■ DIRECTIONS FOR THIS TASK: In the listing below, find the line with "IMPORTANT SAFETY INSTRUCTIONS", then repeat exactly every line from the top through that one.
──────
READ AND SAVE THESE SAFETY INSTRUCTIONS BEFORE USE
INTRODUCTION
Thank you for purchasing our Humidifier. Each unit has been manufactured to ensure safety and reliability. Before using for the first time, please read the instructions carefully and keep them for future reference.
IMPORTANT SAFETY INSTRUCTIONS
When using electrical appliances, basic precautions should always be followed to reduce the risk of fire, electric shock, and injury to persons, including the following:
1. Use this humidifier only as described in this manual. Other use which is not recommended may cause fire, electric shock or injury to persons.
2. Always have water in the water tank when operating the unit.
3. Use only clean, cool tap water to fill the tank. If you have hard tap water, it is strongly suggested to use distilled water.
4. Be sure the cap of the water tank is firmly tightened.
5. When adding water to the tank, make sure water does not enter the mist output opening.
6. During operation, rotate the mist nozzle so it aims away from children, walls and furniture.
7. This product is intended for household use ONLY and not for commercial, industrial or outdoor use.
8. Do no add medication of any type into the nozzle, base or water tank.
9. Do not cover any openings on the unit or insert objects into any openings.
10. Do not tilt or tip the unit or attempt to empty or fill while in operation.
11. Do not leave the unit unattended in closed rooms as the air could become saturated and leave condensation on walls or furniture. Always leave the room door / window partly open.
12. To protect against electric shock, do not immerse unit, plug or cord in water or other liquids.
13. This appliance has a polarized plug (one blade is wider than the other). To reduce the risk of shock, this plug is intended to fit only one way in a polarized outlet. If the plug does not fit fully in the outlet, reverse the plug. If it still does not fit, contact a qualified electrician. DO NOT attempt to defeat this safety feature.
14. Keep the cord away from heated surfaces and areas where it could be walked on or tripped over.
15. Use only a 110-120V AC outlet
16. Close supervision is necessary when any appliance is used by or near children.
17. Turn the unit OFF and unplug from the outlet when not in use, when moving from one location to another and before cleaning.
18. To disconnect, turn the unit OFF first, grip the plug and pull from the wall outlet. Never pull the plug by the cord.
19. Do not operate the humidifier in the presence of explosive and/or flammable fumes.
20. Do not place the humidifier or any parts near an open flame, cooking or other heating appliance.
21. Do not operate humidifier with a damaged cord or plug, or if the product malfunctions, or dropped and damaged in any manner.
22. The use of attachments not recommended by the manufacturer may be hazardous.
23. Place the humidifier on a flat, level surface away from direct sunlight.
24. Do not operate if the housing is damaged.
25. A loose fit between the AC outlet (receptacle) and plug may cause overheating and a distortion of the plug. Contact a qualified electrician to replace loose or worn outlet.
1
──────
■ RESPONSE BOX:
READ AND SAVE THESE SAFETY INSTRUCTIONS BEFORE USE
INTRODUCTION
Thank you for purchasing our Humidifier. Each unit has been manufactured to ensure safety and reliability. Before using for the first time, please read the instructions carefully and keep them for future reference.
IMPORTANT SAFETY INSTRUCTIONS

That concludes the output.